Can Ethiopia Be Africa’s Leading Manufacturing Hub?

With a cheap source of labor, good incentives and a growing market, Ethiopia is being seen as an alternative to Asia as a manufacturing hub.

By Alastair Leithead (BBC)

The factory workers sing Ethiopia’s national anthem in unison as one shift ends and another prepares to begin.

Outside, a fleet of passenger buses pulls into Hawassa Industrial Park, as thousands of textile workers – most of them women – switch places.

The new arrivals take up their stations behind sewing machines, ironing boards and cutting tables as the shirts and suits start taking shape.

The park, claimed to be the biggest in Africa, is 140 hectares (350 acres) of factories, with a water treatment plant and its own textile mill.

Six months after opening in southern Ethiopia, 10,000 people already work here, and at full capacity it is expected to provide 60,000 jobs.

“The pay isn’t great,” says one 20-year-old, who trained for six months to sew and cut.

“But it’s not just about money.
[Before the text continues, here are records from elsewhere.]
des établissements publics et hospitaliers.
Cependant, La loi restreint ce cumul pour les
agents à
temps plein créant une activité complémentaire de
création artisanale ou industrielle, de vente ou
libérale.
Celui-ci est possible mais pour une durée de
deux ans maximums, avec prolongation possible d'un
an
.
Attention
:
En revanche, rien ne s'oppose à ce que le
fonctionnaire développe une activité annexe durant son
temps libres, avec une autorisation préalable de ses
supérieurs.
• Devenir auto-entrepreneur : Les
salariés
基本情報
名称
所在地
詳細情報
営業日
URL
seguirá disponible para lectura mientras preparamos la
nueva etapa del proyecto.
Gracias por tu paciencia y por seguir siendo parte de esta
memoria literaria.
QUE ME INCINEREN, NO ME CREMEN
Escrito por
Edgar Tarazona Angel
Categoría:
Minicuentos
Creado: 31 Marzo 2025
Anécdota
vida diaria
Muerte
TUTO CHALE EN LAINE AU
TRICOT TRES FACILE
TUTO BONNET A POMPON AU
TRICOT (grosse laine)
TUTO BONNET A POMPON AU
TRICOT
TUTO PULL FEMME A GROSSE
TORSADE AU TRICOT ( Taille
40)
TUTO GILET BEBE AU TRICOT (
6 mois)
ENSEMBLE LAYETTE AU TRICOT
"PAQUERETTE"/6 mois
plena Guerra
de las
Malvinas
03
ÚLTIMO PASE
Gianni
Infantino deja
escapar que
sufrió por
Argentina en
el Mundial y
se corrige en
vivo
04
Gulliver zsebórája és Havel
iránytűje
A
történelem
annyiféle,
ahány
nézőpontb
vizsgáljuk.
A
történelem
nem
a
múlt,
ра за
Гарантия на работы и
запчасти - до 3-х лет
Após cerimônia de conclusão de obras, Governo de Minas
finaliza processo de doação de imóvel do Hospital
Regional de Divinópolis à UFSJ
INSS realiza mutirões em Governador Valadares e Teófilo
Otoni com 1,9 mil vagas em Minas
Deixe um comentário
Opportunities are being created for people like me across the country.”

There’s an optimism among the workforce that this is a good spring-board for running their own businesses in the future.

And it is just one of more than a dozen industrial parks being built across Ethiopia.

“Expanding and building world class industrial parks is a model we have chosen,” said Arkebe Oqubay, Prime Minister Hailemariam Desalegn‘s special adviser and the architect of Ethiopia’s industrial revolution.

‘Learning from China’

With Africa’s population predicted to double by 2050, providing jobs is the key to taking advantage of a vast, and expanding young workforce.

“The population is growing by about 5% so we need to create close to one million jobs every year,” said Dr. Arkebe.

“Population growth…is not only a challenge, but also an opportunity…if it’s linked with quite rapid economic growth.”